Humbyrd Casey Jo
Foot and Ankle Division, the Johns Hopkins University School of Medicine, the Department of Orthpaedic Surgery, the Johns Hopkins University/the Johns Hopkins Bayview Medical Center, Baltimore, Maryland USA.
J Clin Ethics. 2018 Spring;28(1):62-68.
The Centers for Medicare and Medicaid Services has initiated bundled payments for hip and knee total joint replacement in an effort to decrease healthcare costs and increase quality of care. The ethical implications of this program have not been studied. This article considers the ethics of patient selection to improve outcomes; specifically, screening patients by body mass index to determine eligibility for total joint replacement.

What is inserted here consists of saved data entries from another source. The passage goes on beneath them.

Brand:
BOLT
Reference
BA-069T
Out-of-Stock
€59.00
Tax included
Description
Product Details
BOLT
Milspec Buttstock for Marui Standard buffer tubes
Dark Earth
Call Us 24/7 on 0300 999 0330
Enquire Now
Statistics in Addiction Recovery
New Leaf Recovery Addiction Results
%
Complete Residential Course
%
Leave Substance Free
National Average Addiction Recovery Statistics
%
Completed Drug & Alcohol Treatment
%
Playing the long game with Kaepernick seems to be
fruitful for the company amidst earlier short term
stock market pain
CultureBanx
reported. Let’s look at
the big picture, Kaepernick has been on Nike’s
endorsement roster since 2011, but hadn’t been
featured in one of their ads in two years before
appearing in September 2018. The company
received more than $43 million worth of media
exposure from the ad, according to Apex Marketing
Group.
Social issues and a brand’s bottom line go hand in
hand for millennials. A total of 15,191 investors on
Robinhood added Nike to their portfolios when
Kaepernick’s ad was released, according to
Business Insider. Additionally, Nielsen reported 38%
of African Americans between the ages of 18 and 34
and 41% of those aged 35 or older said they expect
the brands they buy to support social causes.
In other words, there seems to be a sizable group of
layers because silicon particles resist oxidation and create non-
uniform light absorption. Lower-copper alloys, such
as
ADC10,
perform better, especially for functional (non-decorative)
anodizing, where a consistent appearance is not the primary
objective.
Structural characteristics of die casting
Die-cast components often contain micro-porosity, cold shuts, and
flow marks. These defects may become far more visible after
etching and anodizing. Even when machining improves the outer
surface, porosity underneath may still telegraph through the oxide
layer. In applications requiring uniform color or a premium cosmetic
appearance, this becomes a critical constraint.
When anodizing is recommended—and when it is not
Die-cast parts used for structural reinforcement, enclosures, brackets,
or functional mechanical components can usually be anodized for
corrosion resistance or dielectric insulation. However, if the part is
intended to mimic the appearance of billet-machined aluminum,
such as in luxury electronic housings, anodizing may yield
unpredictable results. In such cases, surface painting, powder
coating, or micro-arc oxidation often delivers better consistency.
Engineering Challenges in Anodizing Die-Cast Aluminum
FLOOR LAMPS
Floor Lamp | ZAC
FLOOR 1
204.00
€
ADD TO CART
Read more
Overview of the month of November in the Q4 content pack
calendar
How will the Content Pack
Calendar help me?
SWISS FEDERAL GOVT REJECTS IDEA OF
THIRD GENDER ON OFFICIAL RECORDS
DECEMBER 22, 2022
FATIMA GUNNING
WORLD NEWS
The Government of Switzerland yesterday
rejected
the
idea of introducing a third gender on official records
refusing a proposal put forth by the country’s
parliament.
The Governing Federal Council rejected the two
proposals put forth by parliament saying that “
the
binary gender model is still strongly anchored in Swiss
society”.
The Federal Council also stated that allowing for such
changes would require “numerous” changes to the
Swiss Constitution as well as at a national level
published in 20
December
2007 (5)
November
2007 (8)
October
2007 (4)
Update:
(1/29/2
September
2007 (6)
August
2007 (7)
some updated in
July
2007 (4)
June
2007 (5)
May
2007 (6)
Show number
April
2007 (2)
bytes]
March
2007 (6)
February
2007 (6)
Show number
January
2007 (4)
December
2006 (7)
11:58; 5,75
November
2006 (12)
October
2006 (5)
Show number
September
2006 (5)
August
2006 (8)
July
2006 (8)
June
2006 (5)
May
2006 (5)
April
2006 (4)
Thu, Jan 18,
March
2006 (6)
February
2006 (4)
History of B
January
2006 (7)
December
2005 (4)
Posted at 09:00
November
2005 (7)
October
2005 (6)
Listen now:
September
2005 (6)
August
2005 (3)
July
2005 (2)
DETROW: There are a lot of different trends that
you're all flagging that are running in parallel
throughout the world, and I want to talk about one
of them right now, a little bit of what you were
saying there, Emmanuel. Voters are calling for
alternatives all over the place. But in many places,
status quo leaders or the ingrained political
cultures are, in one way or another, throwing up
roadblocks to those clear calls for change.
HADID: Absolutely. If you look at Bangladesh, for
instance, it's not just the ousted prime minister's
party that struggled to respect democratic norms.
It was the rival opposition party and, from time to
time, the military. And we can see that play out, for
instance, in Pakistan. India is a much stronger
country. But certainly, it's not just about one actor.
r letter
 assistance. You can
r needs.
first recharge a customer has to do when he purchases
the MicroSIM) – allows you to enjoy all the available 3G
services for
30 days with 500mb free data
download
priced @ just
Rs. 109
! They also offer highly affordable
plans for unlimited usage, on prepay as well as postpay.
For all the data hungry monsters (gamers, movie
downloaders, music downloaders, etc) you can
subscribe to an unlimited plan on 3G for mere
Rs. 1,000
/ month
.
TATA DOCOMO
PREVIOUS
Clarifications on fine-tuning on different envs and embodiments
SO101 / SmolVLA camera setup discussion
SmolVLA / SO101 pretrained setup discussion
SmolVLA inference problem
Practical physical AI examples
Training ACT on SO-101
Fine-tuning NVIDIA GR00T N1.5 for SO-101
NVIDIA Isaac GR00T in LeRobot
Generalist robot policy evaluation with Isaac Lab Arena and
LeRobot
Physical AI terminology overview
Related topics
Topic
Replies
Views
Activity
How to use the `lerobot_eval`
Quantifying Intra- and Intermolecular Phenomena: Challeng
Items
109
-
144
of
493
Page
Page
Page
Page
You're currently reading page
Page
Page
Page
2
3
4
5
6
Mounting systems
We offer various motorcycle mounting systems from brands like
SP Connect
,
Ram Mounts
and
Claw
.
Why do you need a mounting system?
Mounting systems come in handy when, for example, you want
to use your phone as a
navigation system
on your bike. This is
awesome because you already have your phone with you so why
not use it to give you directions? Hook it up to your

I argue that this type of screening is not ethically defensible, and that the bundled payment program as structured is likely to lead to unfair restrictions on who receives total joint replacements.
医疗保险和医疗补助服务中心已启动针对髋关节和膝关节全关节置换的捆绑支付,以降低医疗成本并提高护理质量。该计划的伦理影响尚未得到研究。本文探讨了为改善治疗效果而进行患者选择的伦理问题;具体而言,通过身体质量指数对患者进行筛查以确定其全关节置换的资格。我认为这种筛查在伦理上是站不住脚的,而且现行的捆绑支付计划可能会导致接受全关节置换的人群受到不公平的限制。